Beyaz Saray tarafından yayımlanan bilgi notunda, eski ABD Başkanı Biden’ın görevinin son günlerinde imzaladığı 14144 sayılı kararname “siber güvenlik politikası içerisine sorunlu ve dikkat dağıtıcı konular yerleştirme girişimi” olarak nitelendirildi.
Trump’ın yeni kararnameyle doğrudan müdahale ettiği alanlardan biri, kamu yararına hizmetlerde kimlik doğrulamada dijital kimlik belgelerinin kabul edilmesine yönelik Biden düzenlemesi oldu. Beyaz Saray, bu uygulamanın “yasadışı göçmenlerin kamu yardımlarına usulsüz erişimini kolaylaştırabileceğini” öne sürdü ve ilgili hükmü yürürlükten kaldırdı.
Ancak bu karara yönelik eleştiriler de gecikmedi. Siyasi düşünce kuruluşu Foundation for Defense of Democracies’in Siber ve Teknoloji İnovasyonu Merkezi Kıdemli Direktörü Mark Montgomery, bu değişikliği “siber güvenlik açısından kanıtlanmış faydalar yerine, tartışmalı göçmenlik faydalarına öncelik vermek” olarak değerlendirdi.
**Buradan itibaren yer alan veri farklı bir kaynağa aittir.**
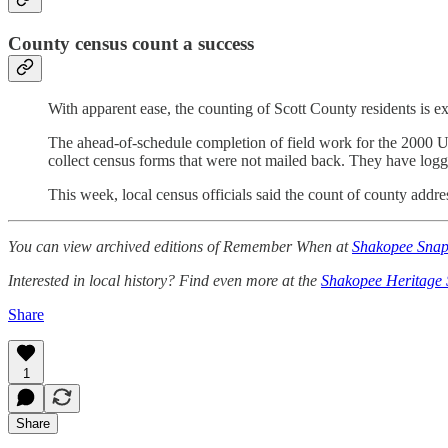
County census count a success
With apparent ease, the counting of Scott County residents is e
The ahead-of-schedule completion of field work for the 2000 U.
collect census forms that were not mailed back. They have logg
This week, local census officials said the count of county addre
You can view archived editions of Remember When at
Shakopee Snap
Interested in local history? Find even more at the
Shakopee Heritage 
Share
1
Share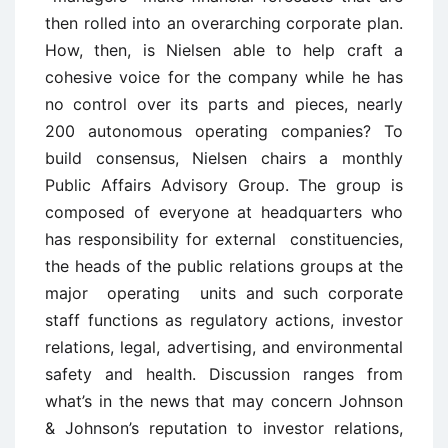
then rolled into an overarching corporate plan.
How, then, is Nielsen able to help craft a
cohesive voice for the company while he has
no control over its parts and pieces, nearly
200 autonomous operating companies? To
build consensus, Nielsen chairs a monthly
Public Affairs Advisory Group. The group is
composed of everyone at headquarters who
has responsibility for external constituencies,
the heads of the public relations groups at the
major operating units and such corporate
staff functions as regulatory actions, investor
relations, legal, advertising, and environmental
safety and health. Discussion ranges from
what’s in the news that may concern Johnson
& Johnson’s reputation to investor relations,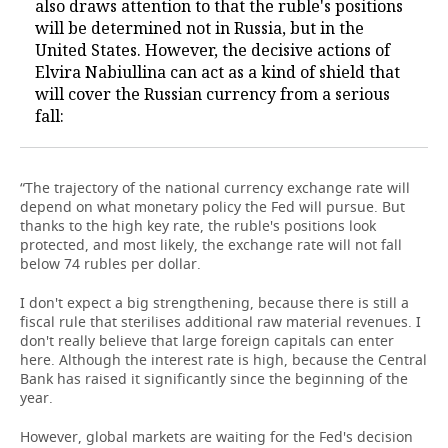
also draws attention to that the ruble's positions
will be determined not in Russia, but in the
United States. However, the decisive actions of
Elvira Nabiullina can act as a kind of shield that
will cover the Russian currency from a serious
fall:
“The trajectory of the national currency exchange rate will
depend on what monetary policy the Fed will pursue. But
thanks to the high key rate, the ruble's positions look
protected, and most likely, the exchange rate will not fall
below 74 rubles per dollar.
I don't expect a big strengthening, because there is still a
fiscal rule that sterilises additional raw material revenues. I
don't really believe that large foreign capitals can enter
here. Although the interest rate is high, because the Central
Bank has raised it significantly since the beginning of the
year.
However, global markets are waiting for the Fed's decision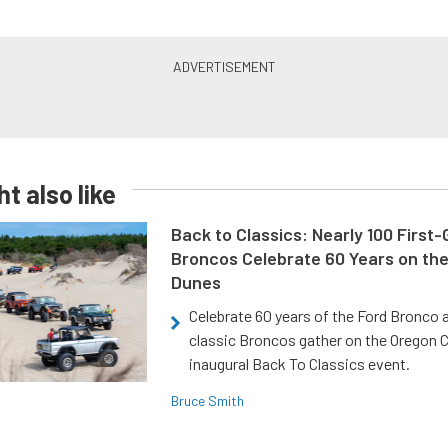
t also like
Back to Classics: Nearly 100 First
Broncos Celebrate 60 Years on th
Dunes
Celebrate 60 years of the Ford Bronco a
classic Broncos gather on the Oregon C
inaugural Back To Classics event.
Bruce Smith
Trump ayrıca, Biden’ın enerji altyapısının korunmasında yapay zekânın test edilmesi, AI güvenliği konusunda federal araştırmaların fonlanması ve Savunma Bakanlığı’nın yapay zekâ tabanlı güvenlik uygulamaları geliştirmesi yönündeki talimatlarını da iptal etti. Yeni kararnamede bu politikaların sansür odaklı olduğu iddia edilirken, Trump yönetimi AI stratejisinin “açık tehdit yönetimi ve güvenlik açıklarının belirlenmesine” odaklandığını belirtti.
Şifreleme ve yazılım güvenliği protokolleri de hedefte
Trump’ın kararnamesi, Biden döneminde başlatılan kuantuma dayanıklı şifreleme teknolojilerine geçiş zorunluluğunu da ortadan kaldırdı. Ayrıca federal tedarikçilerin yazılım güvenliğini belgelemesini öngören kurallar da kaldırıldı. Beyaz Saray bu uygulamaları “güvenliğe gerçek yatırım yerine sadece uyum kontrol listelerini ön plana çıkaran yüklü ve sonuçsuz süreçler” olarak tanımladı.
Daha da geriye gidilerek, Obama döneminde siber saldırılara karşı uygulamaya alınan yaptırım politikaları da yürürlükten kaldırıldı. Yeni düzenlemeye göre yaptırımlar yalnızca “yabancı kötü niyetli aktörlere” uygulanabilecek. Bu değişikliğin, “yaptırımların iç siyasi rakiplere karşı kötüye kullanılmasını önlemek” ve “seçim faaliyetlerinin bu kapsama girmediğini açıkça belirtmek” amacı taşıdığı ifade edildi.

ABD genelinde güvenlik altyapısının zayıflayabileceği endişesi hakim
Siber güvenlik uzmanları, bu geri adımların, özellikle AI ve dijital kimlik gibi yükselen teknoloji alanlarında ABD’nin güvenlik altyapısını zayıflatabileceği uyarısında bulunuyor. Federal kurumlar için güvenli yazılım ve şifreleme standartlarının kaldırılması, hassas verilerin korunmasındaki riskleri artırabilir.
Trump yönetimi bu adımları, “aşırı bürokratikleşmiş ve siyasi yönlendirmelere açık güvenlik politikalarını sadeleştirme” gerekçesiyle savunurken, eleştirmenler bu hamlelerin uzun vadede siber tehditlere karşı ülkenin daha savunmasız hale gelmesine yol açabileceğini belirtiyor.
Bu başkanlık kararnamesi yalnızca teknik bir düzenleme değil, aynı zamanda ABD’nin siber güvenlik vizyonunda köklü bir siyasi yön değişikliği anlamına geliyor.